## [Problem requirements]
Using the listing that follows, filter out every line lacking the string "unit" and return the rest.

>>>>

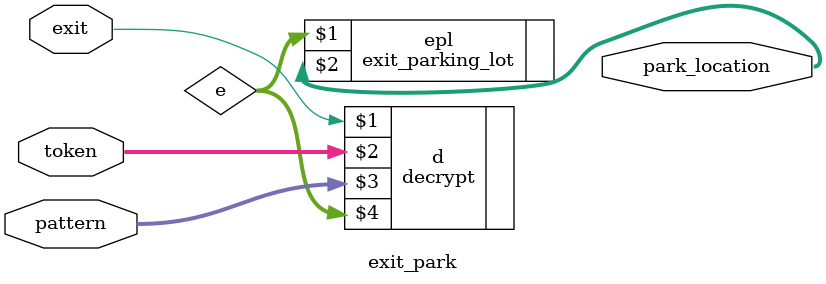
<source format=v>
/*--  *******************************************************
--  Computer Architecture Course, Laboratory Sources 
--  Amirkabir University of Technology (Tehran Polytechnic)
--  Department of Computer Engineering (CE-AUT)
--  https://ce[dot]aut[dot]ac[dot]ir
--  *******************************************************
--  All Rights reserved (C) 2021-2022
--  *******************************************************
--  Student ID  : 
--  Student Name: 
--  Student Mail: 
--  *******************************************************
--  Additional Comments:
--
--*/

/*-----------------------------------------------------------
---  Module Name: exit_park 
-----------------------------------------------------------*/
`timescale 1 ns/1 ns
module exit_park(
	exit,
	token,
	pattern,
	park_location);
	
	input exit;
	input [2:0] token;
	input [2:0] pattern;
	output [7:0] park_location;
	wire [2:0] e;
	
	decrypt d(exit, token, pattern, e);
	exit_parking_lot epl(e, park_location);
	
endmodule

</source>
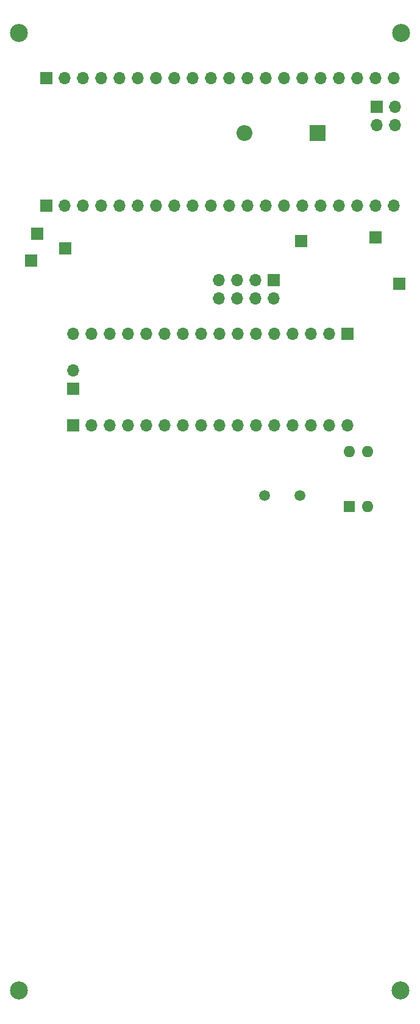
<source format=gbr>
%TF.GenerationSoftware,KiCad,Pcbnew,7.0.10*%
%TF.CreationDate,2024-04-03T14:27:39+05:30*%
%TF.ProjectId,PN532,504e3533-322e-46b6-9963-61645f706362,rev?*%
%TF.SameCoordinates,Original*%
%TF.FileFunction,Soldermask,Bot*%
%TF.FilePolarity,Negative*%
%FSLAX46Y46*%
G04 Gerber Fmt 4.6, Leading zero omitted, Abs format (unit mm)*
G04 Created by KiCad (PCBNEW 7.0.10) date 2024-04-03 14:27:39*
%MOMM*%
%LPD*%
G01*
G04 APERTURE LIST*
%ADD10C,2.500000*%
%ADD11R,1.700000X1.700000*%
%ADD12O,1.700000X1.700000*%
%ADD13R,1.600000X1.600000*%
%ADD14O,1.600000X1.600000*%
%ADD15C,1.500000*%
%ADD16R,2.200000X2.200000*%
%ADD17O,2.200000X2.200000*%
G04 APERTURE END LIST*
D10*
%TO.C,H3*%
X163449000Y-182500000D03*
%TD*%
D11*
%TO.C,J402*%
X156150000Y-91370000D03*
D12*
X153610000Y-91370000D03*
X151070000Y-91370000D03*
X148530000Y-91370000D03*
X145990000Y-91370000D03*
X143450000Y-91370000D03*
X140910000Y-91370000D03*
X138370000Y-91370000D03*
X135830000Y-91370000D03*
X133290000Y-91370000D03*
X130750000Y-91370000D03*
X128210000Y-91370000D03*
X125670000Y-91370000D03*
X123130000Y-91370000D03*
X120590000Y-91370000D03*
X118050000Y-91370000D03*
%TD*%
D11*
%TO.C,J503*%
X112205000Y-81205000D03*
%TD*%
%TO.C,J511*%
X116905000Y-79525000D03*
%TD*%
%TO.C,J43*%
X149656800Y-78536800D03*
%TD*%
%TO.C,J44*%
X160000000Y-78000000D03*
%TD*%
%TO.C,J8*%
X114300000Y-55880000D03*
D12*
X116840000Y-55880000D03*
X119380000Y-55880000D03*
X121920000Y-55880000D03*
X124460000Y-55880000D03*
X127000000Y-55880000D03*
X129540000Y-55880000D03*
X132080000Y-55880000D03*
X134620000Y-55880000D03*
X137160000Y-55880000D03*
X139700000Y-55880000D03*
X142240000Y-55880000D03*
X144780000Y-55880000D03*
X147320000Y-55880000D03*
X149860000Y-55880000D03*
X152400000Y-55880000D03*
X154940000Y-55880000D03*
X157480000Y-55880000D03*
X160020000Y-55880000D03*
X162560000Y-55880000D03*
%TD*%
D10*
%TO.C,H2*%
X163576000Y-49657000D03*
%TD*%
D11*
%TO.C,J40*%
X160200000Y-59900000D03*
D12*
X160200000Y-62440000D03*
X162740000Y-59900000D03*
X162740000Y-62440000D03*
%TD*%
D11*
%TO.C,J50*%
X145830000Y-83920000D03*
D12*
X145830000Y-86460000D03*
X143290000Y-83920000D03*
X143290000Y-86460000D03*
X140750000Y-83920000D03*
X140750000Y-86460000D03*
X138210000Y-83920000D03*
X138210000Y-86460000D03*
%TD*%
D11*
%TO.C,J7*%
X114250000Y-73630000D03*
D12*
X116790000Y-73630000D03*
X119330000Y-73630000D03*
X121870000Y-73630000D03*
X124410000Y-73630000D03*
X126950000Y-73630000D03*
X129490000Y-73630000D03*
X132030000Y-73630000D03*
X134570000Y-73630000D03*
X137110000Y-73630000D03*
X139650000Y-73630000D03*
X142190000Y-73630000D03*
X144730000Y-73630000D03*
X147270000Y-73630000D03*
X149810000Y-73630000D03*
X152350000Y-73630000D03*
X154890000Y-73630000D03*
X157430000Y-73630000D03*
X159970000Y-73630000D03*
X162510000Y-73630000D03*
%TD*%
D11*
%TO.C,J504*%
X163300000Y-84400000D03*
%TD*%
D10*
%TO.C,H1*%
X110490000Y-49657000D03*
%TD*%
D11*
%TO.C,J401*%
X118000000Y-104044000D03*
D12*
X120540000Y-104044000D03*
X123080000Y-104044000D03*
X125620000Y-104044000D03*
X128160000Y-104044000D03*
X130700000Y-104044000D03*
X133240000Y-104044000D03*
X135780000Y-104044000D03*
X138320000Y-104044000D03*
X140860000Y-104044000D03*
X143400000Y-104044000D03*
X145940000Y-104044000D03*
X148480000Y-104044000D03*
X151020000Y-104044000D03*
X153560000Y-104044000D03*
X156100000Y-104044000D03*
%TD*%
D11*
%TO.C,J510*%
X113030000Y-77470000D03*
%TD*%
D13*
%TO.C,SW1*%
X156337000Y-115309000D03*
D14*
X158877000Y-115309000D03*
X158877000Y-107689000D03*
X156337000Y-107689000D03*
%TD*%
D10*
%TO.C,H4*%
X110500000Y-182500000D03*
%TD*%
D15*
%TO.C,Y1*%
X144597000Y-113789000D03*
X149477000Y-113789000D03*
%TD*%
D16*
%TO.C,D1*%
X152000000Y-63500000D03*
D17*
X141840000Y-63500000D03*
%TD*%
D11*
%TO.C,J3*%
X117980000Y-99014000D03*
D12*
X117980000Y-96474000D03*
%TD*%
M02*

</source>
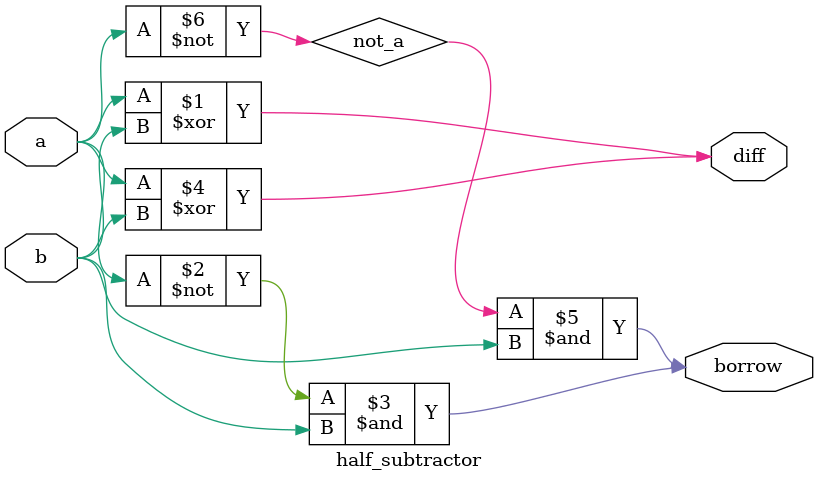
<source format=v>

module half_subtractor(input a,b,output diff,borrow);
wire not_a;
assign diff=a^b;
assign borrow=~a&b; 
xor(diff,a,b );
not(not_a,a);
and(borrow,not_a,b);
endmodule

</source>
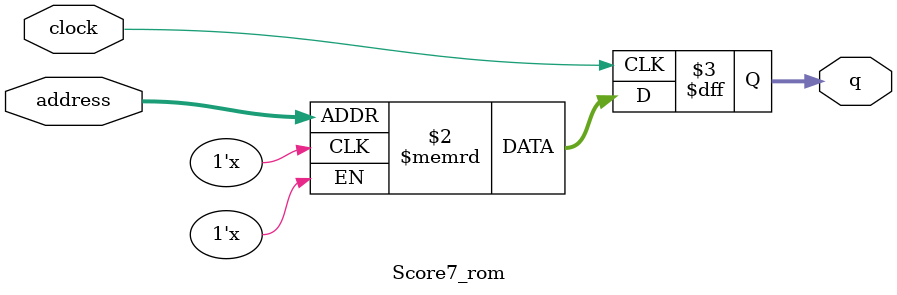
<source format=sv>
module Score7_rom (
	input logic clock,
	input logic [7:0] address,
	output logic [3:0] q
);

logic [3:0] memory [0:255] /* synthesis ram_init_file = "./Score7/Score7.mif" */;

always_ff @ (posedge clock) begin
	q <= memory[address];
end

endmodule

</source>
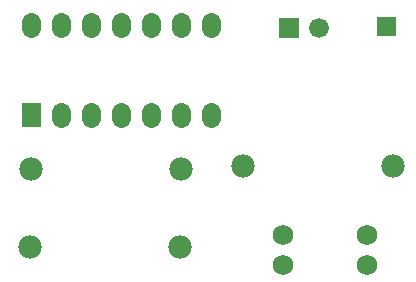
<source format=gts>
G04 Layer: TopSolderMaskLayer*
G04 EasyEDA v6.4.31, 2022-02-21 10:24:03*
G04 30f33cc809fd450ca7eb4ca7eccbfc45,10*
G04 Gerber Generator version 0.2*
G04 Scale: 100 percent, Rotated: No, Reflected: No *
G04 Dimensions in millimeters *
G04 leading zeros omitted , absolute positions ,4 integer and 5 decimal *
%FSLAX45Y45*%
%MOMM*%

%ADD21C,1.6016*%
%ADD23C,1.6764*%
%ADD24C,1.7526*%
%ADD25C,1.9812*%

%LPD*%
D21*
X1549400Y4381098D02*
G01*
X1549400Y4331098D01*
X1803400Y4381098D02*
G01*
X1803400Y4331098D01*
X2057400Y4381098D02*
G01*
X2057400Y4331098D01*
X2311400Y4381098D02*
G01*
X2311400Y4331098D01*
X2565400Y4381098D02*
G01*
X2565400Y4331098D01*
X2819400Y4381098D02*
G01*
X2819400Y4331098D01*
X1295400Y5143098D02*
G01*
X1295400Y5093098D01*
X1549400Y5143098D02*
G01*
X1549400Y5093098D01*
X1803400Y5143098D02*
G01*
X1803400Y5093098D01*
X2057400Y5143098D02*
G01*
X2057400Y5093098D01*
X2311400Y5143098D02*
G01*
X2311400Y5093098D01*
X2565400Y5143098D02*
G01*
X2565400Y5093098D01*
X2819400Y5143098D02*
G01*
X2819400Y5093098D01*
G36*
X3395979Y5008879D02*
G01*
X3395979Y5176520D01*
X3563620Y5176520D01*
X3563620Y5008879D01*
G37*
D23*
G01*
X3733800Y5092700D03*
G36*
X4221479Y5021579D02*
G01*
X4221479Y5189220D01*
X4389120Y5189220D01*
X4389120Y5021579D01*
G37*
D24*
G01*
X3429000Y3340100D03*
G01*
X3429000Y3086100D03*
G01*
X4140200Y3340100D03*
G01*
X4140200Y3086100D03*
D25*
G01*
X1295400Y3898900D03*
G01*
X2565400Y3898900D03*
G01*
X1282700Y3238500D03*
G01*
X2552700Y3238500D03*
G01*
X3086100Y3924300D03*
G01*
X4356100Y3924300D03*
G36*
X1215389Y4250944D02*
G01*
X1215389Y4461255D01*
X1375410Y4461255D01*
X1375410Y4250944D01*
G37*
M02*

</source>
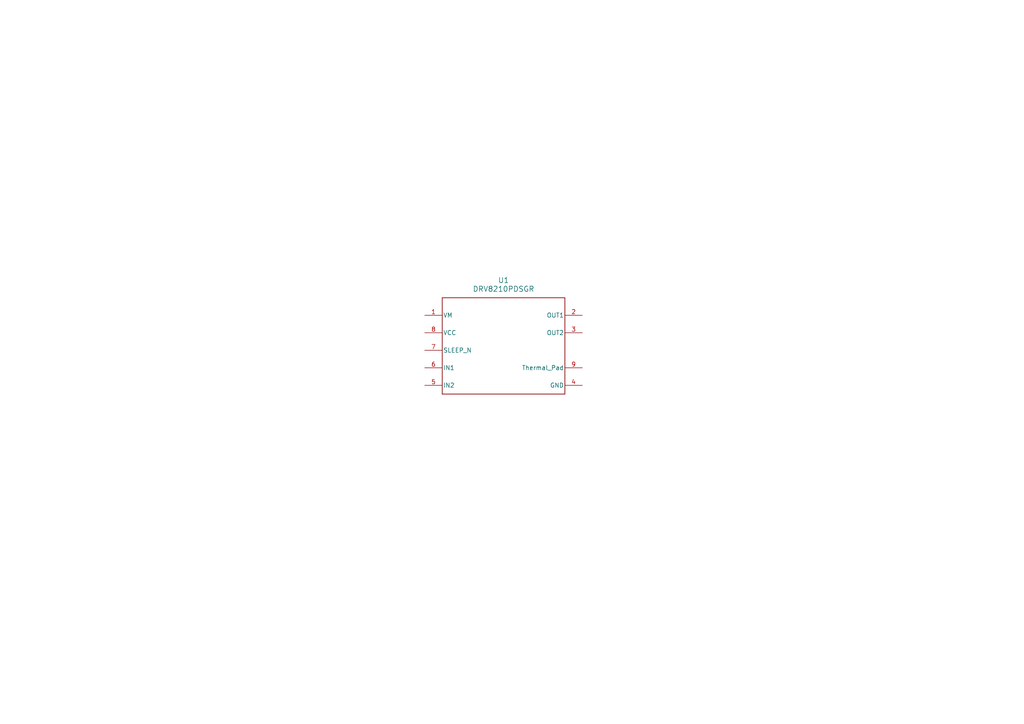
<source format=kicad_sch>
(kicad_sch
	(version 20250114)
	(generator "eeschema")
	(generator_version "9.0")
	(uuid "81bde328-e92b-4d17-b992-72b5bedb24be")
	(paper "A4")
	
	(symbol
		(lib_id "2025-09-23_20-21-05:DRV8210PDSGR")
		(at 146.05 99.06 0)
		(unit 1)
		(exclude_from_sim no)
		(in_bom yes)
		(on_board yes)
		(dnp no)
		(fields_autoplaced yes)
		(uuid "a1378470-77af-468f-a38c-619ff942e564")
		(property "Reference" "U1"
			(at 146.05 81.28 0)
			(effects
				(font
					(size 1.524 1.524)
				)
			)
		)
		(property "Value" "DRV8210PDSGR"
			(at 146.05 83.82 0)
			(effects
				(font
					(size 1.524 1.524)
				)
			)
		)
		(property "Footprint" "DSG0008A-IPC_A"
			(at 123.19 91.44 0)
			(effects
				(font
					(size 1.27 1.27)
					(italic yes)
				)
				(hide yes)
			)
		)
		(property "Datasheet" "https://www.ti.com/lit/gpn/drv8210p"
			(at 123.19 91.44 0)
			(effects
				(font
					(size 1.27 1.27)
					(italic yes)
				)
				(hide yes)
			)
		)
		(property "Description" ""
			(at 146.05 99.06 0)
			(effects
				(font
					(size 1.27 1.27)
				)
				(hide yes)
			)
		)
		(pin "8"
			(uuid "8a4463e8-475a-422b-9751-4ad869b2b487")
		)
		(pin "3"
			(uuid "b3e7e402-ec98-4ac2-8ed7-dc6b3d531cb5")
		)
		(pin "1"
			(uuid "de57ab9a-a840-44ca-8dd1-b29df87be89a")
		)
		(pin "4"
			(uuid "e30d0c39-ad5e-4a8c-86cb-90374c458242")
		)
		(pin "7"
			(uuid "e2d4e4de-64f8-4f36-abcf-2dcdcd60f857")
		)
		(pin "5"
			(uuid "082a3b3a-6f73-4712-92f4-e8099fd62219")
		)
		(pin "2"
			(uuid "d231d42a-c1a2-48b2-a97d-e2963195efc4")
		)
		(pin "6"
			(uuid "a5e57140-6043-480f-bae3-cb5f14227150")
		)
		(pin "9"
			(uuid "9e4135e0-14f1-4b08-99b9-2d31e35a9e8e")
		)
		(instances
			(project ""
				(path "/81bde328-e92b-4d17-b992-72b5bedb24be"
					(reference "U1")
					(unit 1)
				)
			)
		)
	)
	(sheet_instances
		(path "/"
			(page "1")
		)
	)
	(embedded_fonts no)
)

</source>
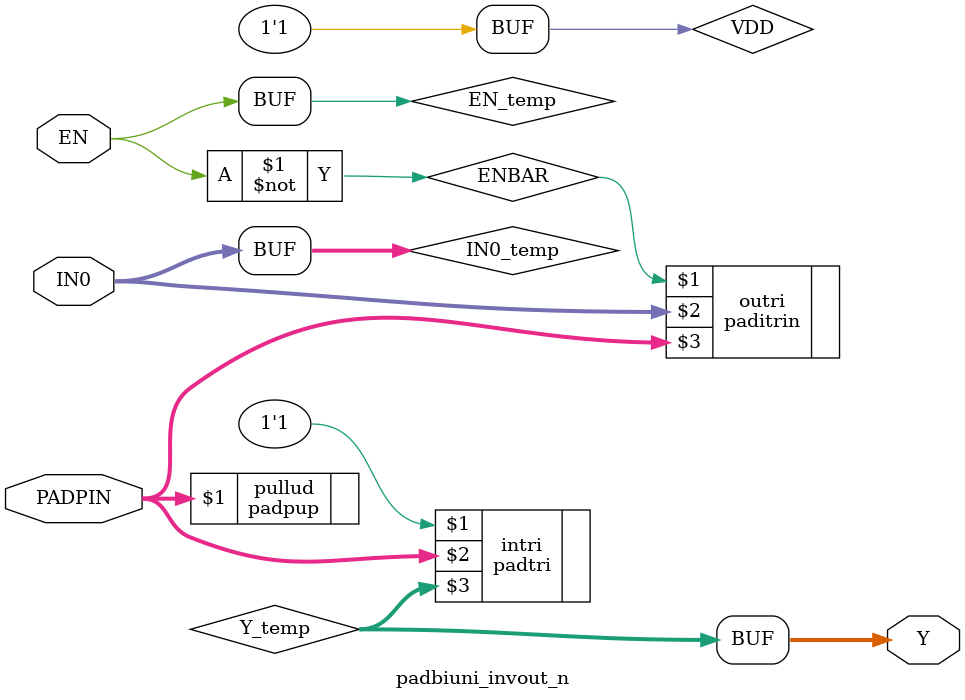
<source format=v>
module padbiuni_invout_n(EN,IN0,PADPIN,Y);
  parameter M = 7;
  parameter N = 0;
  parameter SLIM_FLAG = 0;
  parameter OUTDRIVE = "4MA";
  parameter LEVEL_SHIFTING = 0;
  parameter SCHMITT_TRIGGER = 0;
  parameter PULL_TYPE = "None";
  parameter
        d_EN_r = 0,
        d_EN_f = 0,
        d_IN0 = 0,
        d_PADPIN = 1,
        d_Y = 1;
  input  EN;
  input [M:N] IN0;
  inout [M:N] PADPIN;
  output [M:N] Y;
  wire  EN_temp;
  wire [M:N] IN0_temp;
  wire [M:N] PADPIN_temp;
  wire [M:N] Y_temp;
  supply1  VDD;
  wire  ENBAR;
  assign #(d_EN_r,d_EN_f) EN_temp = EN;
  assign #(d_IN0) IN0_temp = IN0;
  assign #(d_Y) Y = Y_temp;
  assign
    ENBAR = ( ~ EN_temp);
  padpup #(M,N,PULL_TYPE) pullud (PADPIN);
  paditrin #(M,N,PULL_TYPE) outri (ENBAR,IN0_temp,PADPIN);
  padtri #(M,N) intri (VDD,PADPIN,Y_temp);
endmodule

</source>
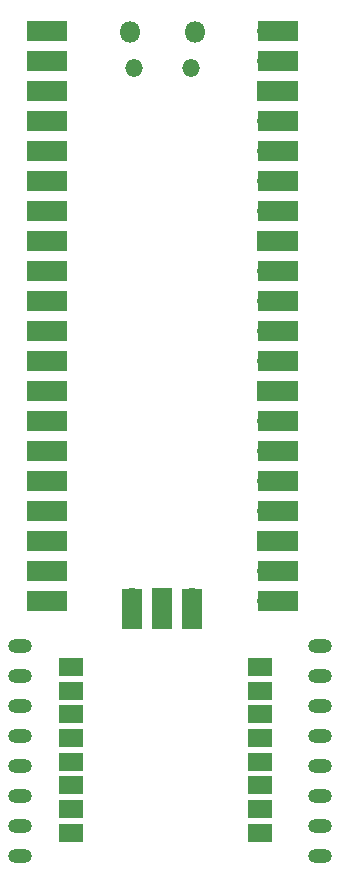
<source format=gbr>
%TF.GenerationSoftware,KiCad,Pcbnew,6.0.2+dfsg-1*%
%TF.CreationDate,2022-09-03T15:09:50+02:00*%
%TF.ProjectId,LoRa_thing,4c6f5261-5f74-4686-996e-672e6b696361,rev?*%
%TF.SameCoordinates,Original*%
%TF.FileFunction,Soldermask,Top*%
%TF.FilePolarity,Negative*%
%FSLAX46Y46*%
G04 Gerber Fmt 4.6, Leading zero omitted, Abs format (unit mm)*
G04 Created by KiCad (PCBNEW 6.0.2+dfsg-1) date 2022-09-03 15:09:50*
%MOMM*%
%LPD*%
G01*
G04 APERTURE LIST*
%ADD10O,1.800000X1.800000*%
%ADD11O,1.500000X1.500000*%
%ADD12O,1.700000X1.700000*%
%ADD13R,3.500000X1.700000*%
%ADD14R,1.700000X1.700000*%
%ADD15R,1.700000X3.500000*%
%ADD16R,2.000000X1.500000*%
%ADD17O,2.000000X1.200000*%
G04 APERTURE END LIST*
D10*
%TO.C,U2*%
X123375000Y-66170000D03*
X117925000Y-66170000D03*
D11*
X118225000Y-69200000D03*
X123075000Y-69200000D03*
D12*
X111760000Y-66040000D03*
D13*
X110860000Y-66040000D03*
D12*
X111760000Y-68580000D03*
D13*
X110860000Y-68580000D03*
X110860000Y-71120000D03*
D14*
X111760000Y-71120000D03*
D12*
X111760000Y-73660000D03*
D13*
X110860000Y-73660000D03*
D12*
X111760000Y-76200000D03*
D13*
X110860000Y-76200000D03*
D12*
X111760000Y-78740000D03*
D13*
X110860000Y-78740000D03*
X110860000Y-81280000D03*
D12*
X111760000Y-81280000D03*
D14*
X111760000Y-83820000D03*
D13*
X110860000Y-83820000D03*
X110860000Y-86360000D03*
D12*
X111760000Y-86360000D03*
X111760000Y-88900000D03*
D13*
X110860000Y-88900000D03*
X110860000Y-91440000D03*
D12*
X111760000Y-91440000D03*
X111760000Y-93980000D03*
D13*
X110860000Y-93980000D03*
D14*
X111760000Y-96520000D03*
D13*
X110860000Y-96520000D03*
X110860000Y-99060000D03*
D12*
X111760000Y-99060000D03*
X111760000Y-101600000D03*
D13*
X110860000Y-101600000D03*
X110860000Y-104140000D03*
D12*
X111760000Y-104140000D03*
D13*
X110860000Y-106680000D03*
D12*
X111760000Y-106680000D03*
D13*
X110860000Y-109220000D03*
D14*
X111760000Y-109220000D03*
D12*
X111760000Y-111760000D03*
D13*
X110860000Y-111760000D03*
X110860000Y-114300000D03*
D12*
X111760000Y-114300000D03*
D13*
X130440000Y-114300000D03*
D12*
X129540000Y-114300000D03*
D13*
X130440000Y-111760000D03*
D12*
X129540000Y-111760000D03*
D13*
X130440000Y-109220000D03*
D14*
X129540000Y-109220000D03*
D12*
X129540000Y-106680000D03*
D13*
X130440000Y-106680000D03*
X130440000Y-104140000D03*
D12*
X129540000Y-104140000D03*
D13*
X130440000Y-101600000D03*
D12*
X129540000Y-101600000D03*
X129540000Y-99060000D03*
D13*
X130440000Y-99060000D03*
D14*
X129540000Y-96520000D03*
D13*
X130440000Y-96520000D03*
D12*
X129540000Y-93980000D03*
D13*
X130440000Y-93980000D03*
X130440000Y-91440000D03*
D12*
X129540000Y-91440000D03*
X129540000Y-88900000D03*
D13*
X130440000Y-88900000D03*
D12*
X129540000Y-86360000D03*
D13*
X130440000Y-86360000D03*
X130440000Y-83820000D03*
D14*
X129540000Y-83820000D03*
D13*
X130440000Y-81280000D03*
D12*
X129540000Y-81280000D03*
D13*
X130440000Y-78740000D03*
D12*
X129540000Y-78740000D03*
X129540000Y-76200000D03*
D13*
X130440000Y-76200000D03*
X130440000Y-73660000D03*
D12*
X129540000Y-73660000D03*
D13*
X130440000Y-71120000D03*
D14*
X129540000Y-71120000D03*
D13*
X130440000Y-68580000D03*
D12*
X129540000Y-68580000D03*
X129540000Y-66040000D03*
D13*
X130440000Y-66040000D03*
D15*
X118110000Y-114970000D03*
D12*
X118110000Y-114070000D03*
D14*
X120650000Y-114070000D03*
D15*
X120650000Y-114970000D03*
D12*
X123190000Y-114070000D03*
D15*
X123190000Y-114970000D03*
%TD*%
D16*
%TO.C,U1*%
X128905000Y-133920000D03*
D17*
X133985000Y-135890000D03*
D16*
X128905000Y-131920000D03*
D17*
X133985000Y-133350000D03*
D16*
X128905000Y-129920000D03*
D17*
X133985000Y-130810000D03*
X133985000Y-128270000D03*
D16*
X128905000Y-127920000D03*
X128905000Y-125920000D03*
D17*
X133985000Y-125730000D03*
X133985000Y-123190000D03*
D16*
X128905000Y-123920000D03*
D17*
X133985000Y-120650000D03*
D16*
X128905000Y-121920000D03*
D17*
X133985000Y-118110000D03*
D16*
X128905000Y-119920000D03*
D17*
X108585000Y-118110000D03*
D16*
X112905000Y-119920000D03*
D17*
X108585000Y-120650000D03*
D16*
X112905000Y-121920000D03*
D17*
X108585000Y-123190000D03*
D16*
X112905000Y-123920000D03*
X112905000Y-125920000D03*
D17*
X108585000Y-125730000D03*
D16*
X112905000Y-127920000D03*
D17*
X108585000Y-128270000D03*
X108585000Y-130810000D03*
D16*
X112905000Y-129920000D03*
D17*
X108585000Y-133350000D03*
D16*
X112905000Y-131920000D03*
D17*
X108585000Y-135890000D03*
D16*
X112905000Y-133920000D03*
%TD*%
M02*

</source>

<<<<

## [Task result]
G04 Gerber Fmt 4.6, Leading zero omitted, Abs format (unit mm)*
		(unit 1)
					(unit 1)
G04 Gerber Fmt 4.6, Leading zero omitted, Abs format (unit mm)*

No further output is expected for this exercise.